Computers running Windows® or Linux present a single data portal to a user, where the computer contains nearly all aspects of the user's environment including data, applications, preferred settings, and so on. However, many users currently need multiple portals to their computing environment rather than a single system as they travel from home, to abroad, or to work. Not only do users wish to have access to their data as they move, but they also wish to take their computing experience with them. Laptop computers offer the ability to move, but at great expense. Consequently, numerous systems have been developed to enable a more decentralized user experience approach, including web portals such as Yahoo!®, where a user accesses their email interface from anywhere in the world. Users are no longer concerned about the location of their computing resources, but are rather concerned about having access to their data and having the same computing experience no matter where they are or what device they use as an interface.
A number of problems arise due to users demand for a uniform experience. First, huge computing services including those being developed by Yahoo!™, Microsoft®, and even Google™ require large centralized server systems to house the massive amount of user's data. Such servers are expensive to operate and maintain. Second, users' experiences tend to be limited to the capabilities these services have to offer, (including email, photo organization, web browsing, searching, and so forth), rather than a complete generalized experience. Third, these large centralized systems do not present users with their complete data set, but rather a small fraction of the data. Nor can the systems necessarily run general applications that users desire when working with their data.
In order to address these limitations and provide a cost effective computing experience for users, a fully decentralized approach is required. Some decentralized computing efforts are well known, including for example, Search for Extra-Terrestrial Intelligence (SETI@Home), the Great Internet Mersenne Prime Search (GIMPS), and various file sharing programs such as BitTorrent, and Kazaa. Although average users can access these applications and programs, the applications offer only a limited decentralized user's experience, which focus on specific capabilities or services rather than the generalized computing needs of the user.
Several decentralized computing platforms exist today that are intended to be generalized, including Beowulf Linux clusters and advanced web services including Microsoft .NET. Unfortunately, these and other decentralized computing platforms have several flaws that impact the user. Among other things they require new software that the user must then purchase or license (as in the case of .NET), or write themselves as in the case of clusters. A further problem is that the new software still requires strong centralized computing systems to support the overall computing experience. Such approaches attack the problem from an application or user point of view, which causes the solution space to be too broad. A broad point of view then tends to limit the solution to course grained approach that results in a high cost of implementation to the user.
A better approach to decentralization of computing resources attacks the problem from a more fined grained perspective, where the system scales incrementally in a more cost effective manner rather than at a systems level were incremental costs are high. Rather than approaching the problem from a computing system standpoint, decentralization can be approached from a fundamental computing resource perspective, in which a computing resource distills to the physical device element level (where a device element could include, but not limited to, a CPU, memory, hard disk, or even a monitor).

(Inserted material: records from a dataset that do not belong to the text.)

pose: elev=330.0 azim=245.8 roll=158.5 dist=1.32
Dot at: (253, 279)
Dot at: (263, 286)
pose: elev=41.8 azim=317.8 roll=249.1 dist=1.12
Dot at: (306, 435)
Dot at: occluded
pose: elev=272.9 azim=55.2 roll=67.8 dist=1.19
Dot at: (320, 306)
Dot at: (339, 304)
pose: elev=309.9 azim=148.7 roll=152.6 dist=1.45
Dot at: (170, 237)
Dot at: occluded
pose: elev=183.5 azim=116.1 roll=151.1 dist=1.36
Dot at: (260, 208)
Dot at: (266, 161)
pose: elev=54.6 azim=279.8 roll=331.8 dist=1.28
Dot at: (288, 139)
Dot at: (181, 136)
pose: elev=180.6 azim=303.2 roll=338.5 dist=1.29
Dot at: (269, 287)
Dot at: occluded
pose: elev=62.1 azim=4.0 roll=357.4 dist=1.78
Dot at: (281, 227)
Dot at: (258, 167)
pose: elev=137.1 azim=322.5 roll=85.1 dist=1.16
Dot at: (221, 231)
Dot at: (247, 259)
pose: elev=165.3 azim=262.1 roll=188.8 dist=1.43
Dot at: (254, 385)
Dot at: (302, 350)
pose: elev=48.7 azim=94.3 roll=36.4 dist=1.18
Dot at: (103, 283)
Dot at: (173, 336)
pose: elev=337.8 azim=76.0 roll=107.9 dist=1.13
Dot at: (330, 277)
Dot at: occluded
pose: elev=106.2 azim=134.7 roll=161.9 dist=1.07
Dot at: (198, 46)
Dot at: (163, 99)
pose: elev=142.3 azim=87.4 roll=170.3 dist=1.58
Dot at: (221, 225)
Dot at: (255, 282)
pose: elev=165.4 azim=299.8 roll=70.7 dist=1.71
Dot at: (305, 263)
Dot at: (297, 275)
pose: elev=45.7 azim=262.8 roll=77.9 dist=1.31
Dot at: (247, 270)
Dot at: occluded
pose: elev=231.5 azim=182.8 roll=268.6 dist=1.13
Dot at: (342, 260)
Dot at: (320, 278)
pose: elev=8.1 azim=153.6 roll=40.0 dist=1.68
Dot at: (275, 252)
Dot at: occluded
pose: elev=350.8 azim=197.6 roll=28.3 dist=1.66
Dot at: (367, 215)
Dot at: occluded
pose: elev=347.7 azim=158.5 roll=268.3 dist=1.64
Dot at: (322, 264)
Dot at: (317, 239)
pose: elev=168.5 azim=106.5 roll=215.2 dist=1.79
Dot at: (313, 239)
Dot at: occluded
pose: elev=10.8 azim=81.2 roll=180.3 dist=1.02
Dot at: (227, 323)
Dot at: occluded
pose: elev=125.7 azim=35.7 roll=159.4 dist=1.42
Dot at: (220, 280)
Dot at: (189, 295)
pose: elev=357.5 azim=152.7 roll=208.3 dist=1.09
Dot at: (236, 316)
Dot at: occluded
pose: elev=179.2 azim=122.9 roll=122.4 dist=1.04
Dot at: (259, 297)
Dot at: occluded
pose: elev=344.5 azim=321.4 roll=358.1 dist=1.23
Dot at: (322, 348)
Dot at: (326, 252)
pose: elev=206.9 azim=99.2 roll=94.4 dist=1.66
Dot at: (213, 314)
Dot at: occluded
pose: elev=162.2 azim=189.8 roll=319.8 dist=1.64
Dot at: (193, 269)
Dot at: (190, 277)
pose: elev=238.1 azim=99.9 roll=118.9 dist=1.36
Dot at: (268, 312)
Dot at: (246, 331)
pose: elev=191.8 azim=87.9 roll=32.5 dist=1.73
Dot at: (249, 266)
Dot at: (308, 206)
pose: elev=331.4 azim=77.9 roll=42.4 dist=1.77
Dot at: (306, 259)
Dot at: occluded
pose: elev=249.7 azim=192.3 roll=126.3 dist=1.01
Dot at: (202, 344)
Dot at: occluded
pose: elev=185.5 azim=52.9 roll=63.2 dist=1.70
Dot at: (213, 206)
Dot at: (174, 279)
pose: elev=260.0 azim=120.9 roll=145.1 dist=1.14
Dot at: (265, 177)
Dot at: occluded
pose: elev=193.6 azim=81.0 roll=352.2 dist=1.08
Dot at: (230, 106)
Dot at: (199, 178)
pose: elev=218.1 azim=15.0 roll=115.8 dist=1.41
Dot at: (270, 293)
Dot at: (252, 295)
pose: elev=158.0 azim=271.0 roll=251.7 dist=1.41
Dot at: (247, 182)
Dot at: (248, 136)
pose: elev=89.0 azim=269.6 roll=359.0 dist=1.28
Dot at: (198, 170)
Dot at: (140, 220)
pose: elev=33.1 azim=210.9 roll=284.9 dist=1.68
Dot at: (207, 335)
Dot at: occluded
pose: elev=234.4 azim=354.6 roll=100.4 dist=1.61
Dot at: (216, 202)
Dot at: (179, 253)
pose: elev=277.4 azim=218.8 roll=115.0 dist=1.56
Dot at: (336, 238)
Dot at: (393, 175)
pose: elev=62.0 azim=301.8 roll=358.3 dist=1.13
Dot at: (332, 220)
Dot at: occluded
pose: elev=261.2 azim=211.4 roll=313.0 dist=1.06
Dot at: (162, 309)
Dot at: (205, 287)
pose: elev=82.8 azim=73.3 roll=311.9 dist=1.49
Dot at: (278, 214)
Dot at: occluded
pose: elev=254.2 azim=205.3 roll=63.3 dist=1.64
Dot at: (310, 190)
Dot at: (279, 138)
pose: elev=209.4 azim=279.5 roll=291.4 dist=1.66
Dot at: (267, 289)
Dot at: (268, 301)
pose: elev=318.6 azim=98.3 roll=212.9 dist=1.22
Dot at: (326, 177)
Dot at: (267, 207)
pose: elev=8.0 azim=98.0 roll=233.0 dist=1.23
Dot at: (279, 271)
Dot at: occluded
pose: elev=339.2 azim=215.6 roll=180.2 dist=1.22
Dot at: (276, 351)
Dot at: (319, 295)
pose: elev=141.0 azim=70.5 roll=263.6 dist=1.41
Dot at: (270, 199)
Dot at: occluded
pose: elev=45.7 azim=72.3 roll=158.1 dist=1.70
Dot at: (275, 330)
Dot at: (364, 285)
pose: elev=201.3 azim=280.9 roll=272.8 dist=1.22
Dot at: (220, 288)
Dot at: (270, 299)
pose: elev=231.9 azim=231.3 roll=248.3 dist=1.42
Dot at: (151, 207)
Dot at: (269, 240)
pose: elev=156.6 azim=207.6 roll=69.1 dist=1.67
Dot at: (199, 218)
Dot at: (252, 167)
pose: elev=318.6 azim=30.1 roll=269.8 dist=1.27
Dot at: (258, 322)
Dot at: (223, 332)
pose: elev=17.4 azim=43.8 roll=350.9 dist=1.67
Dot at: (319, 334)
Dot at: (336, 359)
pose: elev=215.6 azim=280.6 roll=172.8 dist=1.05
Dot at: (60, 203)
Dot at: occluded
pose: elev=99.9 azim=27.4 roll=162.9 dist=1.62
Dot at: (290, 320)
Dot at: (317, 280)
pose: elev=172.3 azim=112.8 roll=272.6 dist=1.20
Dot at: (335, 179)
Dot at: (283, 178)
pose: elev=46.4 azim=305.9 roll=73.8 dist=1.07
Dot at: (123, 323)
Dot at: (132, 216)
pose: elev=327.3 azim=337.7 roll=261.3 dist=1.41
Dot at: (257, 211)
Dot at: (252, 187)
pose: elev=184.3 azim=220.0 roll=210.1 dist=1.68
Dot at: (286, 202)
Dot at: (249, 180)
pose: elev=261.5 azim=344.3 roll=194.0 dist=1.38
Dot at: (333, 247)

When these devices combine in a decentralized fashion, a wide range of users gain the benefits of decentralization. In addition, decentralization of devices allows devices to focus on doing what they do best and to be responsible for their own services and capabilities; thereby offloading peripheral management work from an operating system and CPU. Consequently, the operating system and CPU can focus on providing more bandwidth to an application. Decentralization also provides the benefit of scalability, such that a computing system scales up at the atomic device level as opposed to at the system level. Users scale their computing systems by purchasing devices which are more cost effective than complete systems. In addition, older generations of decentralized devices still remain useful and contribute to the over computing system without having to be discarded.
Decentralization, by its very nature, includes the concept of virtualization, where devices are distributed over a network but “appear” as locally connected from the perspective of other devices. With device virtualization provided over a network, the computing resources no longer have to be local to the user. This implies a user gains access to their computing experience and resources from any connected location once the user takes appropriate authentication or security measures. Such a decentralized computing system addresses the remaining problems with current architectures: users maintain access to their data, users can use multiple interfaces while maintaining their computing experience, applications do not have to be rewritten because decentralization occurs at the device level rather than the system level, and costs to the user decrease because the user scales their system by purchasing devices at the atomic unit rather than buying at the system level.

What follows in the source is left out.